ECOLOGICAL STOICHIOMETRY: SPATIAL-TEMPORAL CONSTRAINTS, TRANSPORT PROCESSES, AND GLOBAL INTEGRATION

Ecological interactions and organic evolution have made biotic stoichiometry a major force in shaping global chemistry and physics over geological time. Biological stoichiometry underlies global properties such as the oxygenation of the oceans and atmosphere; the abundance of present-day chemical suites of nitrogen, sulfur, iron, and other elements; and the radiative energy balance of the atmosphere. These effects on environmental chemistry began as early as 3,500 Ma and have changed through time in response to combinations of geological conditions and biological evolution. The chemical interaction between the abiotic and biotic components of the biosphere is referred to by ecologists as “ecological stoichiometry.” This subfield of ecology has led to an understanding of how the abiotic environment controls the species composition and ecological functions of the local ecosystem on one hand, and how biotic activities of that ecosystem alter the abiotic environment on the other hand--a classic case of circular causal loop control.
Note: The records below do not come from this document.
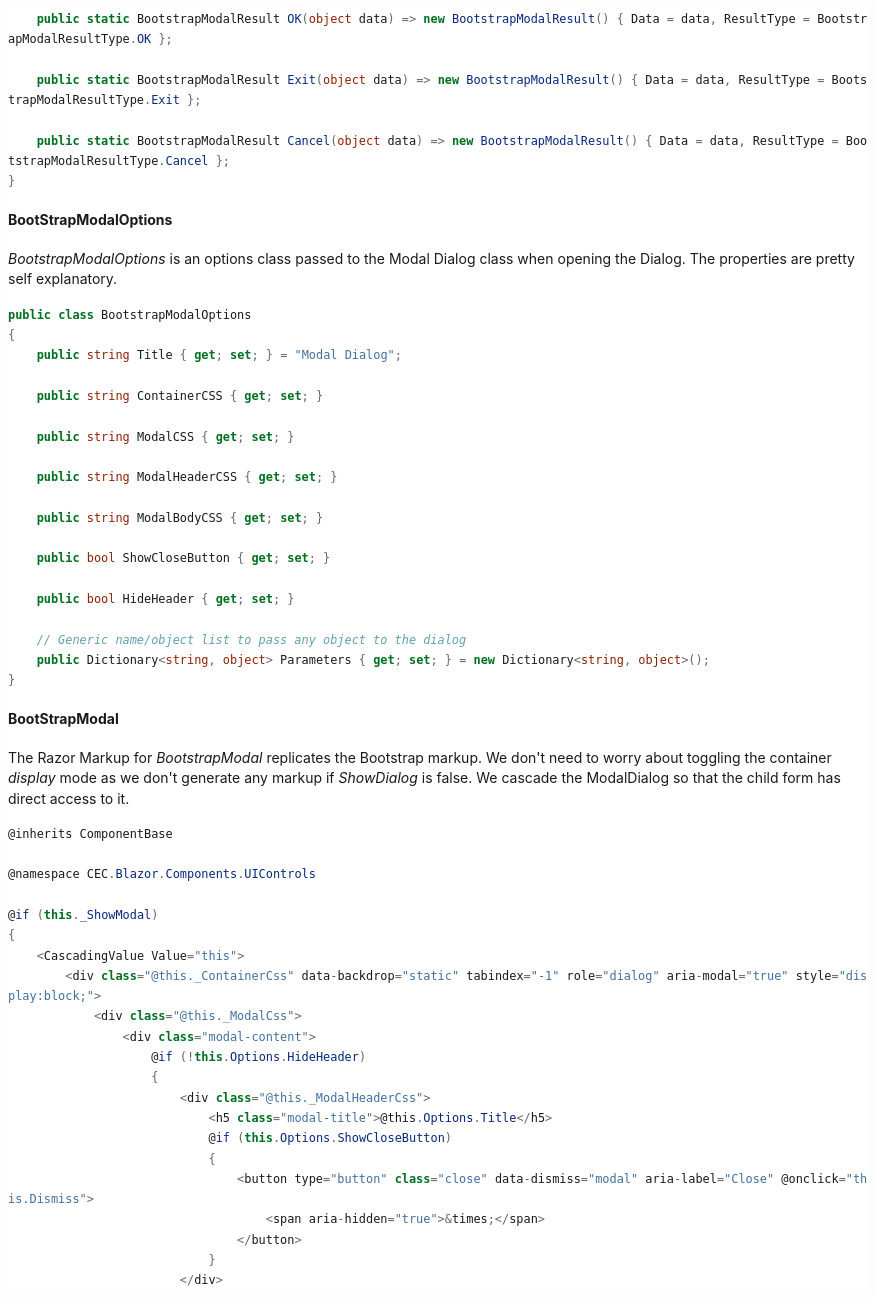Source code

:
 ```c#
    public static BootstrapModalResult OK(object data) => new BootstrapModalResult() { Data = data, ResultType = BootstrapModalResultType.OK };

    public static BootstrapModalResult Exit(object data) => new BootstrapModalResult() { Data = data, ResultType = BootstrapModalResultType.Exit };

    public static BootstrapModalResult Cancel(object data) => new BootstrapModalResult() { Data = data, ResultType = BootstrapModalResultType.Cancel };
}
```
#### BootStrapModalOptions

*BootstrapModalOptions* is an options class passed to the Modal Dialog class when opening the Dialog.  The properties are pretty self explanatory.  
```c#
public class BootstrapModalOptions
{
    public string Title { get; set; } = "Modal Dialog";

    public string ContainerCSS { get; set; }

    public string ModalCSS { get; set; }

    public string ModalHeaderCSS { get; set; }

    public string ModalBodyCSS { get; set; }

    public bool ShowCloseButton { get; set; }

    public bool HideHeader { get; set; }

    // Generic name/object list to pass any object to the dialog
    public Dictionary<string, object> Parameters { get; set; } = new Dictionary<string, object>();
}
```
#### BootStrapModal

The Razor Markup for *BootstrapModal* replicates the Bootstrap markup.  We don't need to worry about toggling the container *display* mode as we don't generate any markup if *ShowDialog* is false.  We cascade the ModalDialog so that the child form has direct access to it. 
```c#
@inherits ComponentBase

@namespace CEC.Blazor.Components.UIControls

@if (this._ShowModal)
{
    <CascadingValue Value="this">
        <div class="@this._ContainerCss" data-backdrop="static" tabindex="-1" role="dialog" aria-modal="true" style="display:block;">
            <div class="@this._ModalCss">
                <div class="modal-content">
                    @if (!this.Options.HideHeader)
                    {
                        <div class="@this._ModalHeaderCss">
                            <h5 class="modal-title">@this.Options.Title</h5>
                            @if (this.Options.ShowCloseButton)
                            {
                                <button type="button" class="close" data-dismiss="modal" aria-label="Close" @onclick="this.Dismiss">
                                    <span aria-hidden="true">&times;</span>
                                </button>
                            }
                        </div>
```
The phenomena comprising ecological stoichiometry vary in relative importance in different environmental and ecological situations, however. While a low resolution geography of contemporary, biological contribution to biospheric chemistry can be mapped at the global scale, an assessment of ecological stoichiometry at a more local scale is highly dependent on spatial and temporal time frames of observation as well as the ways that system boundaries are defined. To a considerable extent, the critical importance of spatial-temporal scales is dependent on the strength and timing of transport processes into and out of defined systems. Because of translocation conditions and events, biological control of environmental chemistry may be ephemeral at the local scale, while, through integration of spatial-temporal variation, still be of millennial consequence at the global scale.

This paper addresses what criteria and metrics are necessary for determining the relative importance of geochemical versus biochemical control of environmental geochemistry at different spatial-temporal scales. It explores the roles of different transport mechanisms and the geography of translocation, sequestration, and turnover times.